The vulnerability works like this: when a user tries to log in to a server via SSH using a password, they have about 2 minutes to enter it. The server won’t keep the connection open indefinitely. After 2 minutes, the server processes a signal to disconnect. This processing is done concurrently. In this concurrent environment, a race condition can occur, leading to memory corruption. This, in turn, causes the control to shift to a random memory area. If malicious code resides in that area, it will execute with root privileges since the SSH daemon runs with root privileges.
The malicious code, as I understand it, needs to be embedded in the connection. It will be received by the remote server and temporarily stored in memory.
Concurrency not only decreases the readability of the source code but also leads to hard-to-detect and resolve bugs. This case is no exception. As described, such an attack has a non-deterministic nature. First, you need to trigger the race condition, which may not happen. Then, you need the server to jump to the correct memory address, which is also a probabilistic event.
This vulnerability was tested on 32-bit architecture.

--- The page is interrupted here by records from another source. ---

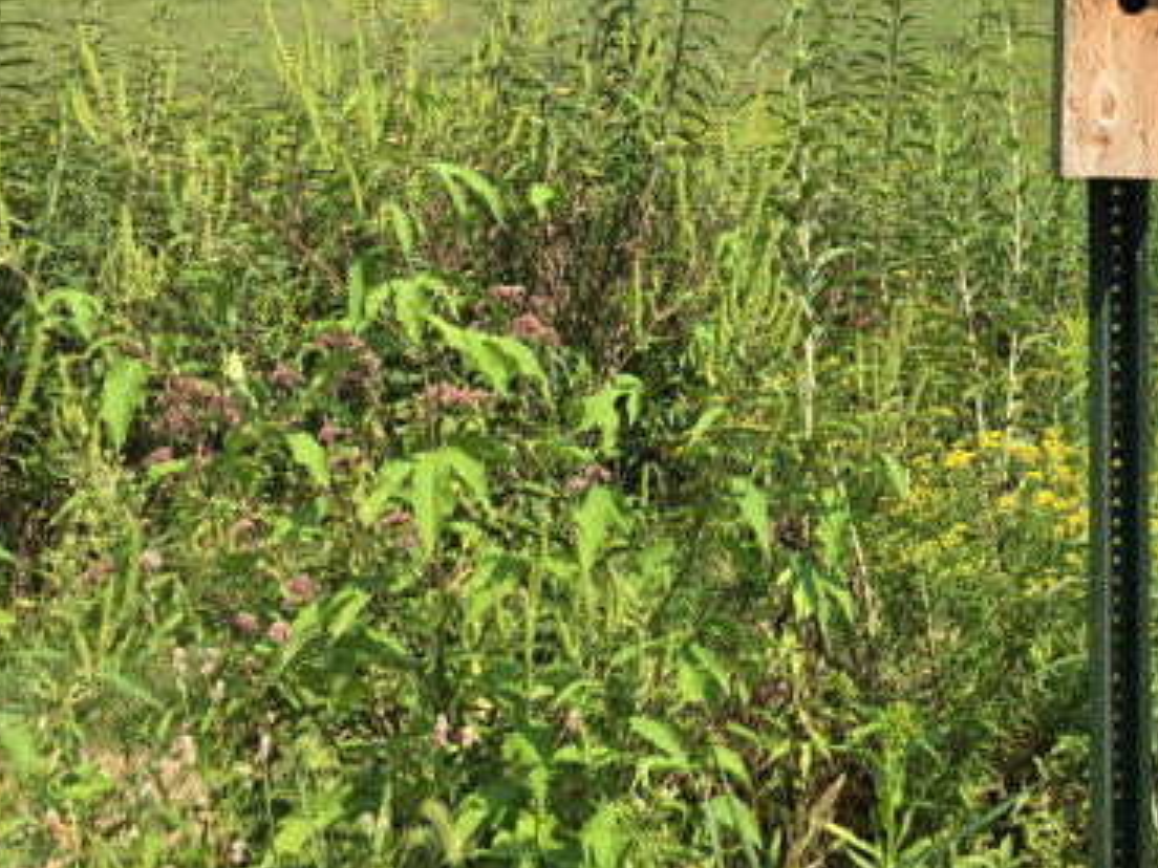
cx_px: 1108
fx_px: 2108
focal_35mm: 63
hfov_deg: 29.1
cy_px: 132
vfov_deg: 22.8
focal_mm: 4.15
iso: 32
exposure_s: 1/1276
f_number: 2.2
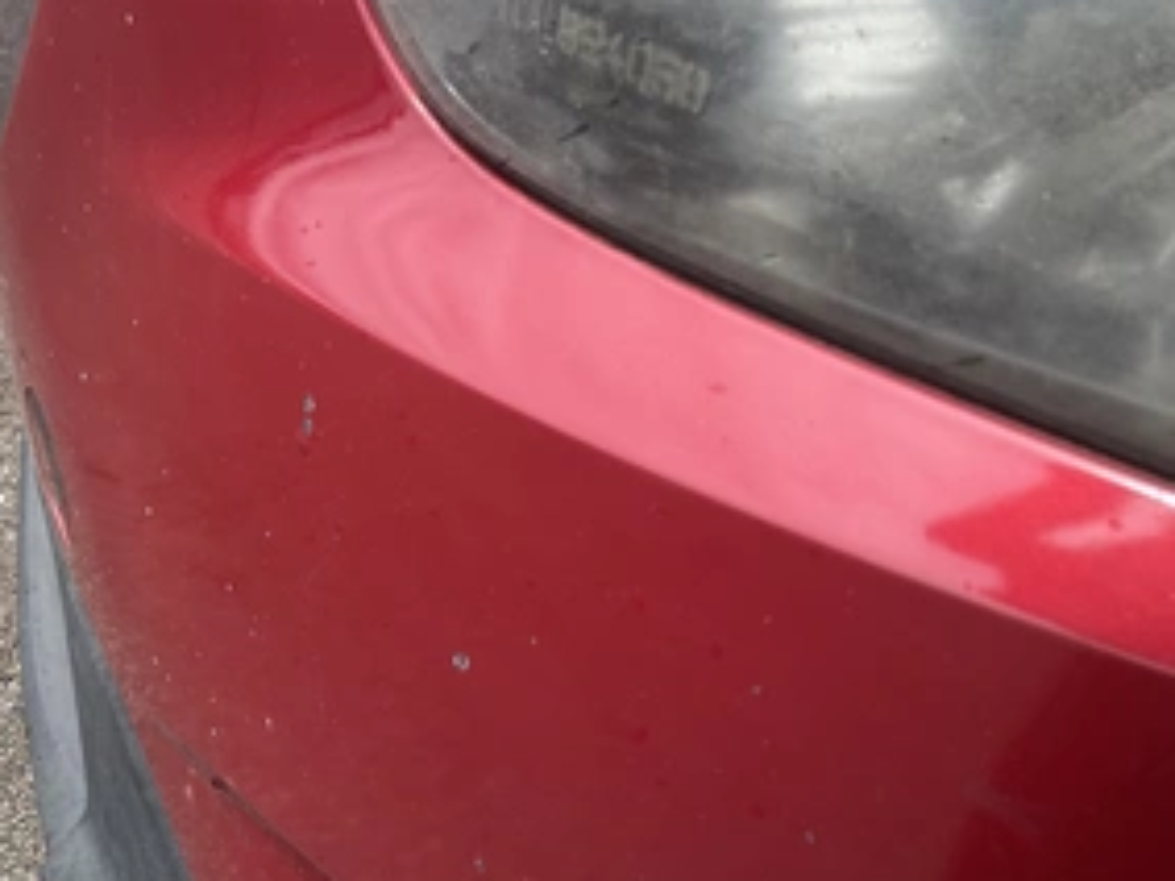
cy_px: 611
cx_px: 428
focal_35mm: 41
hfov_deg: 45.3
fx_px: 1391
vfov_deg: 34.7
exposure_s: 1/691
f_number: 1.8
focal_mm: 3
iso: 25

Initially, it took 30 days to gain access. After improving the algorithm, it now takes 6 hours. Most servers are 64-bit, where the address space is larger, making the exploit even less likely. However, security experts believe it is a solvable task.

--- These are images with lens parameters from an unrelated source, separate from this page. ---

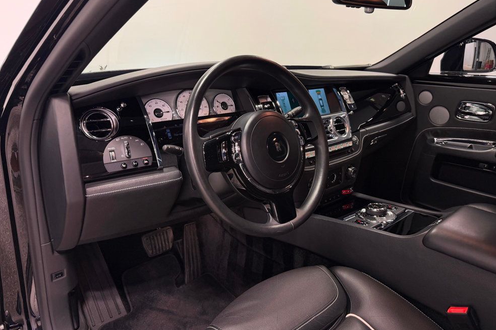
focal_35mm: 26
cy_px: 140
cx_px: 258
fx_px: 358
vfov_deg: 49.4
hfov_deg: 69.4
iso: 125
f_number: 1.78
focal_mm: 6.76
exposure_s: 1/120
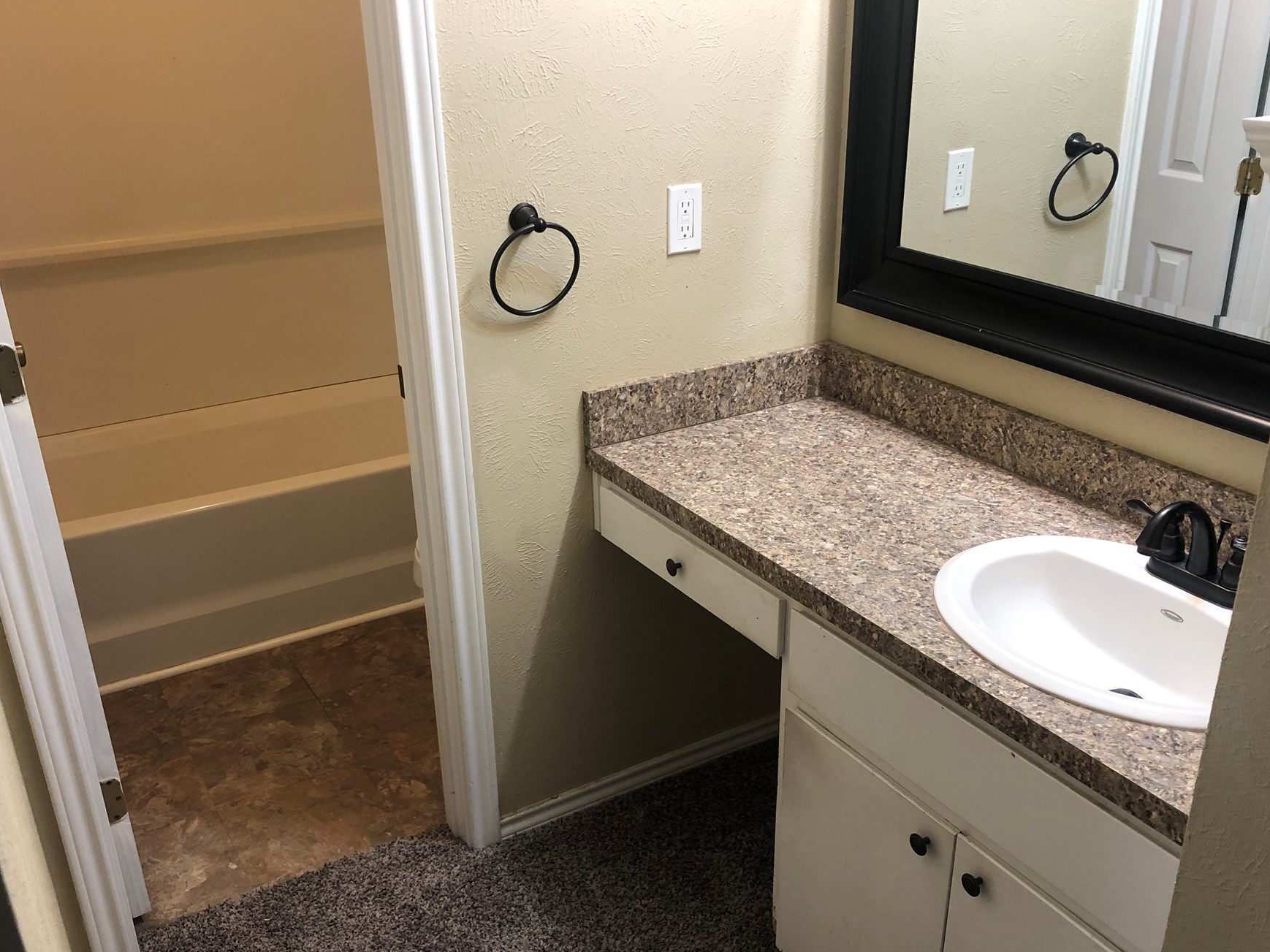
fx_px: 1211
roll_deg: +0.8
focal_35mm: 33
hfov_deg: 55.3
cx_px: 660
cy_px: 554
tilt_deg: -25.2
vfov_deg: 42.8
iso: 40
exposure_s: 1/20
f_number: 1.8
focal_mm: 3.99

I decided to update the SSH daemon on our servers. Some of our dedicated servers run Ubuntu 20 and even 17, which don't need the OpenSSH-server update. Other machines run Ubuntu 22, which requires patching, but I didn't have to do it myself since Hetzner, our provider, updated all cloud servers.
I also fixed a bug with pg_basebackup. Sometimes, we couldn't back up one of the databases.
This utility might seem strange. First, when you run it, you need to pass a connection string. Usually, when we want to make a binary backup, we either copy or sync files. pg_basebackup does the same but over a network interface. Why? As I understand it, this utility waits for a checkpoint when connecting. Only the server knows when the checkpoint occurs. After that, it can start copying files. But what if the files change during this time? We run the backup at night, but even then, files might change, for example, during autovacuuming. Normally, a backup results in corrupted files, partially written, partially empty, possibly copied in the middle of a transaction. Such a database is unusable and needs fixing. For this, we add log files to the backup because Postgres writes any changes to log files first, then to the database. Thanks to log files, we can restore a consistent version of the database.
The problem is we run the backup utility with an option that adds log files at the end of the backup. If the backup takes a long time or if the database is actively written to, many log files appear, and old ones might be deleted. The log files created at the start of the backup must be added to the backup. If they are deleted per the retention policy, the utility returns an error.
To solve this, I changed the option values. Now, the utility opens two connections—one for the base backup and another for logs. We no longer wait for the base backup to complete before copying the necessary log files.